#### Task to complete
Reproduce the material below verbatim, starting at its first line and ending with the line that contains "Q0 = qSketchRegion(id", both included.

#### Task input
+++++

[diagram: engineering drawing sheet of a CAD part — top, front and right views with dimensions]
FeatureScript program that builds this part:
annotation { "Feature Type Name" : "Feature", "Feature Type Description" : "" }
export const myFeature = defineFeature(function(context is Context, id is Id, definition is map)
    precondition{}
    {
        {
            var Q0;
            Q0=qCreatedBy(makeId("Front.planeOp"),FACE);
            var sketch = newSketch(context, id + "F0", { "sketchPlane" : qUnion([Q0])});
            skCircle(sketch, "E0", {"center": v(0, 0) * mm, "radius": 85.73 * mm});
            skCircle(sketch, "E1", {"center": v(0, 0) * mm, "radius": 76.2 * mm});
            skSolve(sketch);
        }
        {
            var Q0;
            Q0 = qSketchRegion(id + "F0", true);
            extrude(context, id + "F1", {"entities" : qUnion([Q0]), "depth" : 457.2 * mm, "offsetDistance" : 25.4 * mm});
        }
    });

+++++

#### Result of the task
[diagram: engineering drawing sheet of a CAD part — top, front and right views with dimensions]
FeatureScript program that builds this part:
annotation { "Feature Type Name" : "Feature", "Feature Type Description" : "" }
export const myFeature = defineFeature(function(context is Context, id is Id, definition is map)
    precondition{}
    {
        {
            var Q0;
            Q0=qCreatedBy(makeId("Front.planeOp"),FACE);
            var sketch = newSketch(context, id + "F0", { "sketchPlane" : qUnion([Q0])});
            skCircle(sketch, "E0", {"center": v(0, 0) * mm, "radius": 85.73 * mm});
            skCircle(sketch, "E1", {"center": v(0, 0) * mm, "radius": 76.2 * mm});
            skSolve(sketch);
        }
        {
            var Q0;
            Q0 = qSketchRegion(id + "F0", true);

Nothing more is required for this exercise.